I was on-call myself in the past and eventually i hated it. I remember getting automated calls at 3.00am for at least a whole week because our services were down. I had to wake up, open my laptop, trace the logs, figure out whether it’s a software or hardware (infrastructure) issue, restart services or docker agent in the affected hosts or our load balancer, check that everything is back to normal, close the laptop and get back to sleep after spending 15 minutes - 2 hours solving this. Sometimes i even had to patch the code and push some temporary container until the morning where the rest of the team would properly solve it. Sometimes i couldn’t even sleep again due to the stress. The issues were persisting for weeks and months, alerts were coming all day in any means of communication (emails, slack alerts, calls, sms, etc.). We were just a handful of people in the company, the money was good and i had to do it. Eventually the company grew a little bit more, we hired some good devops engineers, most services stabilized a little bit and i was removed from on-call. But i hated it. Everybody hated it. It was a big discussion topic back then and i complained a lot.
Fast forward some years later and almost 6 months ago, my wife was 40+ weeks pregnant. How pregnancy works in Greece is that each woman is assigned a midwife by her doctor who will take care of her until birth. This means anything from simple things like answering questions, doing seminars and 1-1 sessions to actually delivering the baby together with her doctor and supporting her the next few weeks. This is a real 24/7 on-call for weeks until birth. I remember my wife calling her in the middle of the night while being completely stressed and asking her simple questions. She was always calm, trying to understand the situation and provide clear feedback and responses. In a case when something really worrying happened, she suggested to meet at the hospital at 4.00am in order to be sure that everything is fine with the baby. That night she woke up, left her house 1 hour away from the hospital to meet my wife and do the medical examination together. I cannot count how many times we called her the last 2 days before birth. But i remember her calm tone and caring responses on every single phone call. I remember how she guided us through the birth night when the contractions started, her being awake all night answering our calls, text messages until we decided to go to the hospital at 4.00am where she also joined us, and then staying almost half a day with my wife to successfully deliver the baby. I will remember her forever and i also know how little she’s getting paid for this, while she takes care of multiple pregrant women in parallel. A continuous on-call.

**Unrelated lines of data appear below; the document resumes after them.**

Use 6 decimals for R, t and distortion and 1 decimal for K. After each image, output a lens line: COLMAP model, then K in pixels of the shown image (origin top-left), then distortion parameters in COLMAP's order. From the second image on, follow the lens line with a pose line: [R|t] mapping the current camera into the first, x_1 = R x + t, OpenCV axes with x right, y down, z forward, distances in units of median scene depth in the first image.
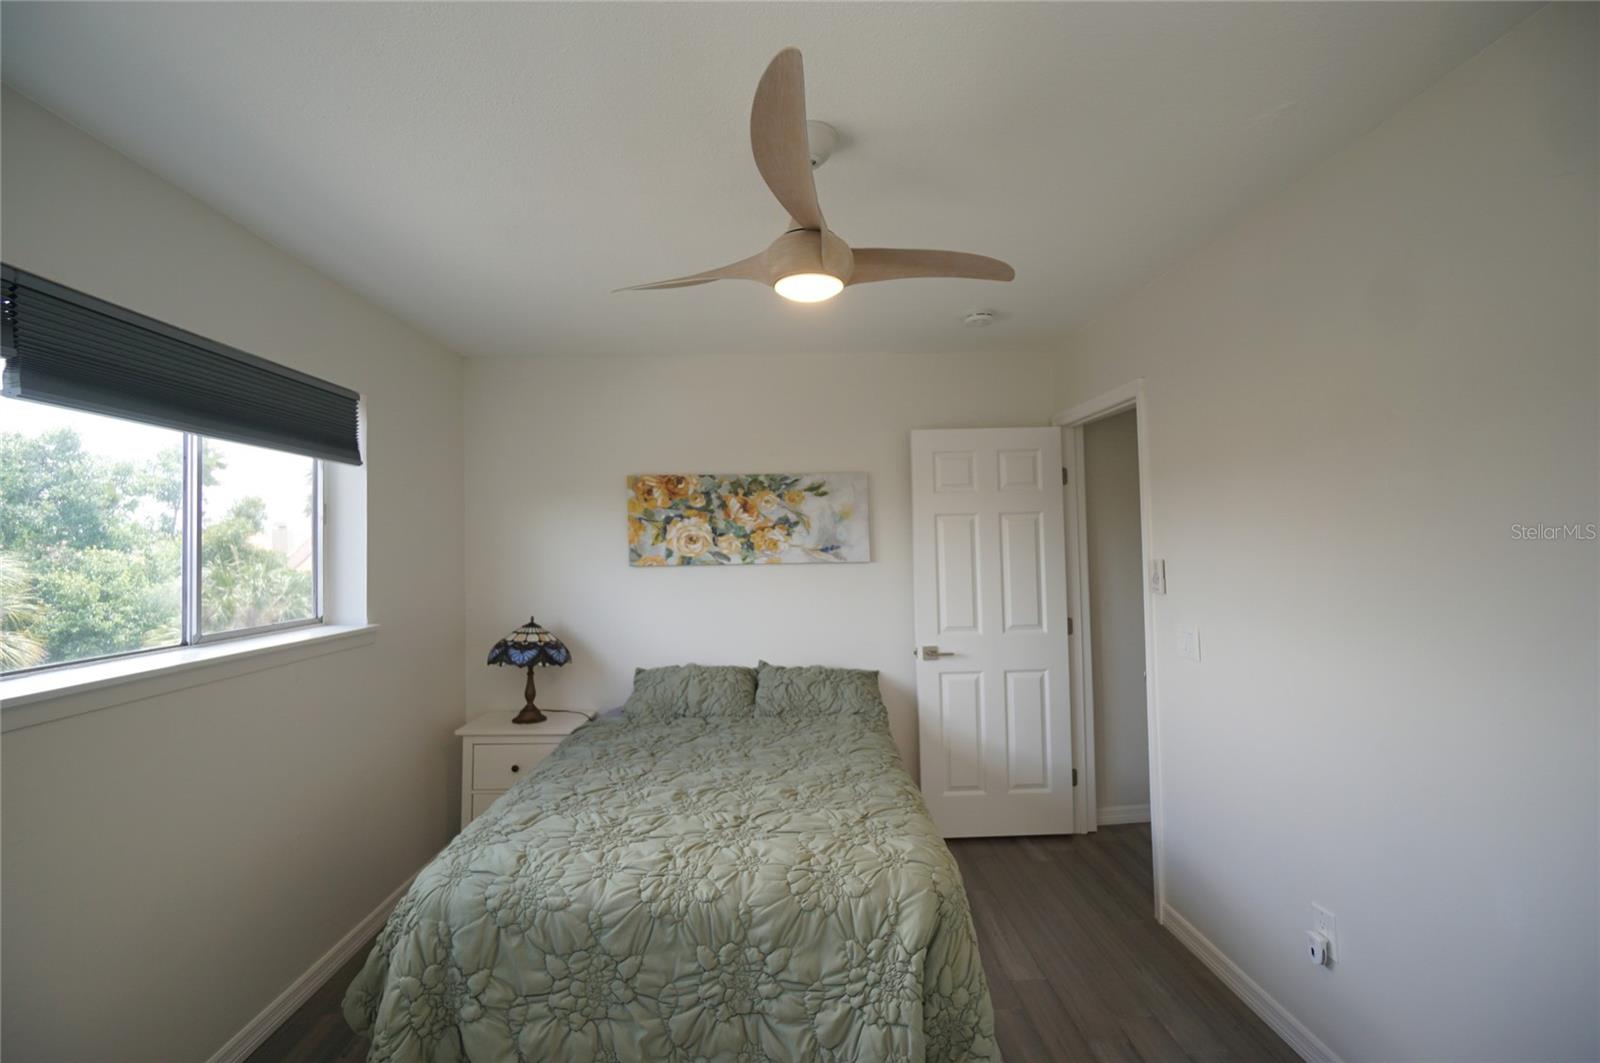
lens RADIAL K [[688.0, 0, 798.3], [0, 688.0, 522.4], [0, 0, 1]] dist [-0.002697, 0.001086]
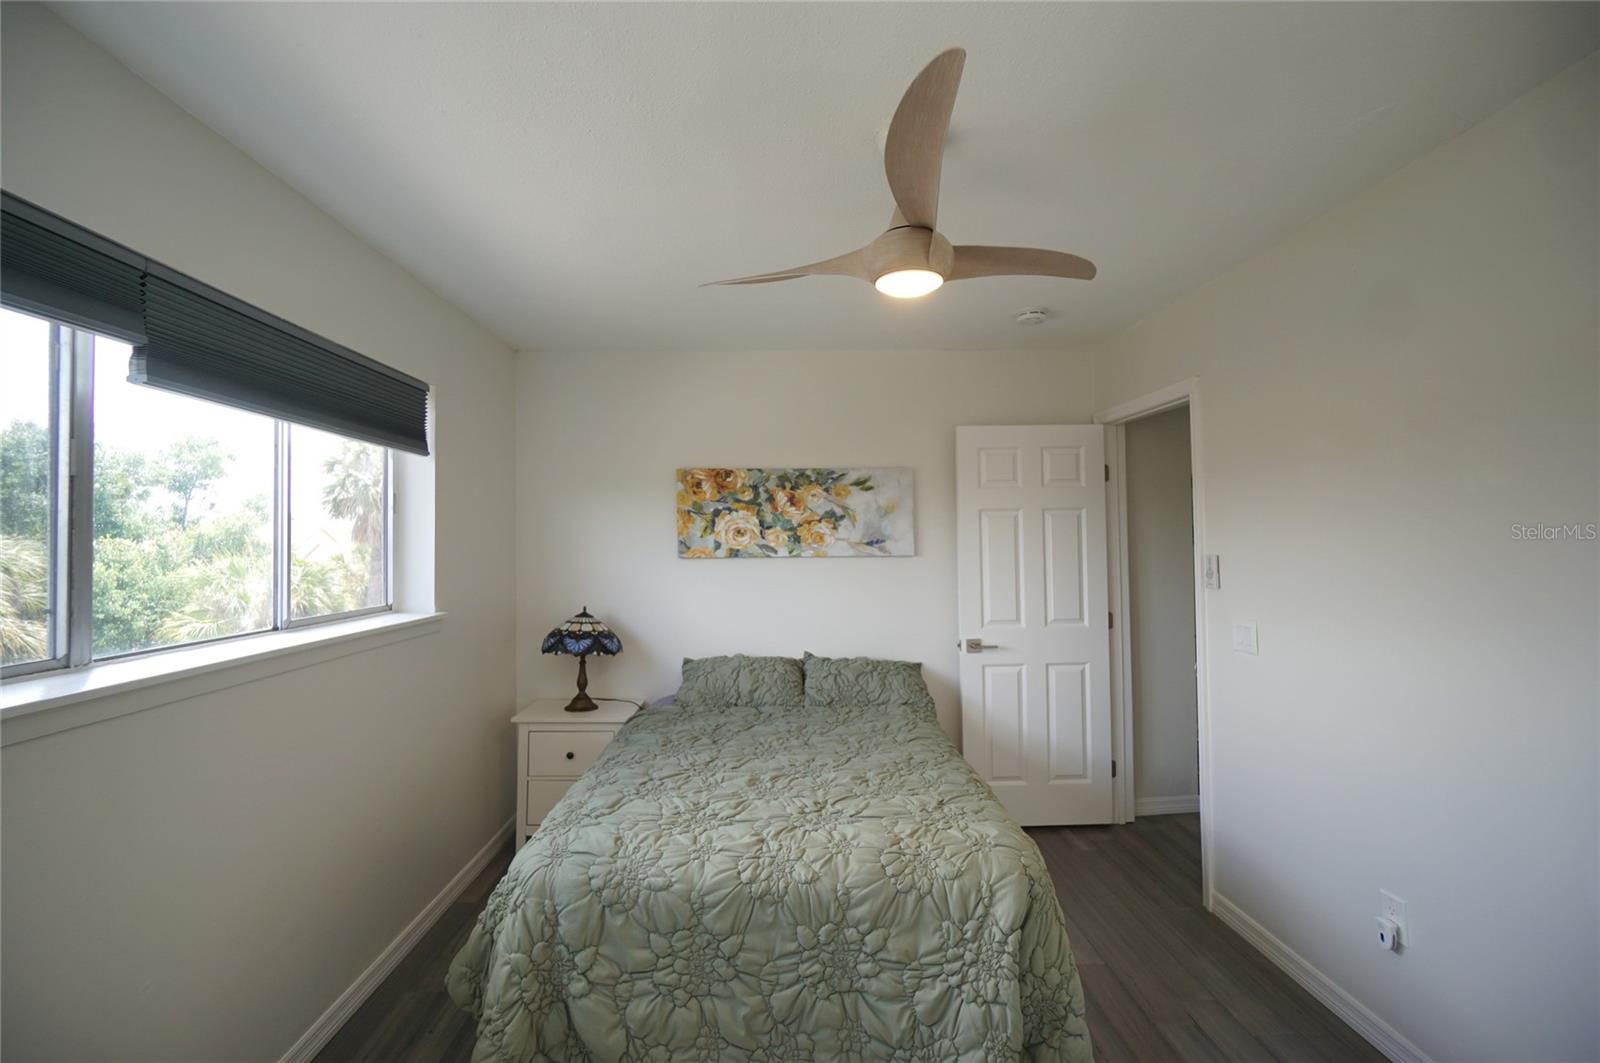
lens RADIAL K [[680.4, 0, 800.6], [0, 680.4, 523.3], [0, 0, 1]] dist [-0.002556, 0.000481]
pose [[0.999959, 0.008707, 0.002545, -0.094691], [-0.008725, 0.999935, 0.007289, 0.005018], [-0.002481, -0.007311, 0.999970, -0.006523]]
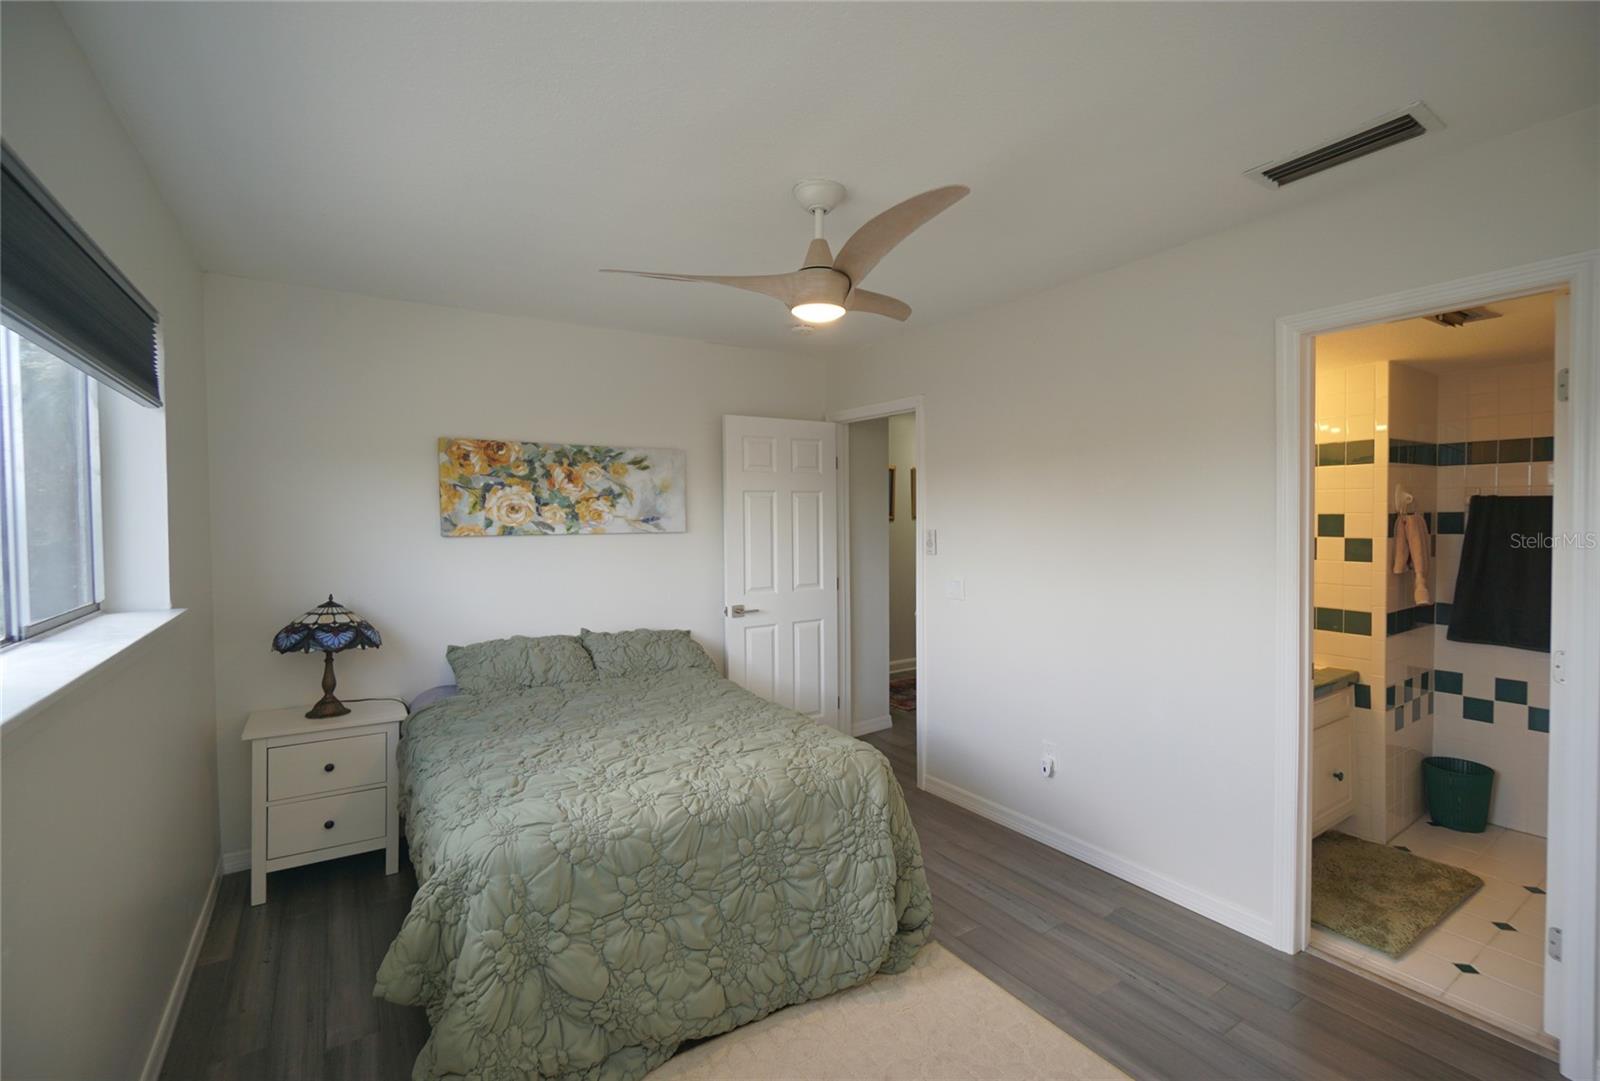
lens RADIAL K [[696.1, 0, 802.2], [0, 696.1, 529.9], [0, 0, 1]] dist [-0.001066, -0.000039]
pose [[0.855646, 0.002300, 0.517557, -0.439910], [-0.027442, 0.998785, 0.040930, 0.004873], [-0.516834, -0.049225, 0.854669, -0.061982]]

Retrospectively, i go back to my on-call whining and realize how privileged i am to have complained for this. Yes i hated it, i lost some sleep, my wife lost some as well, i also burnt out, but i was clicking some buttons, checking logs while being half-asleep, doing some browsing while waiting deploys and restarts and getting back to sleep. I don’t even remember talking to anyone at that time other than providing some report the next day. This amazing lady had to answer the phone, calm down a stressed woman, accompany her to the hospital a few times in the middle of the night, be there for her and eventually make her feel safe. People will say that it’s her job, and it’s true, but same is ours. Perhaps our company’s on-call processes are terrible, the expectations unreal, the services unstable and nobody cares, but still, we just click some buttons, and we are getting paid a lot for it compared to others. The only thing i regret is not asking to be excluded as soon as i burnt out. Our health obviously matters. But we don’t deal with other people, their emotions and their anxiety at those alerts. We just monitor some logs and restart some services, we don’t have people relying on us, our answers and every single word coming out of our mouth.
Let’s fix tech on-call as much as we can but also let’s not make a big deal about it.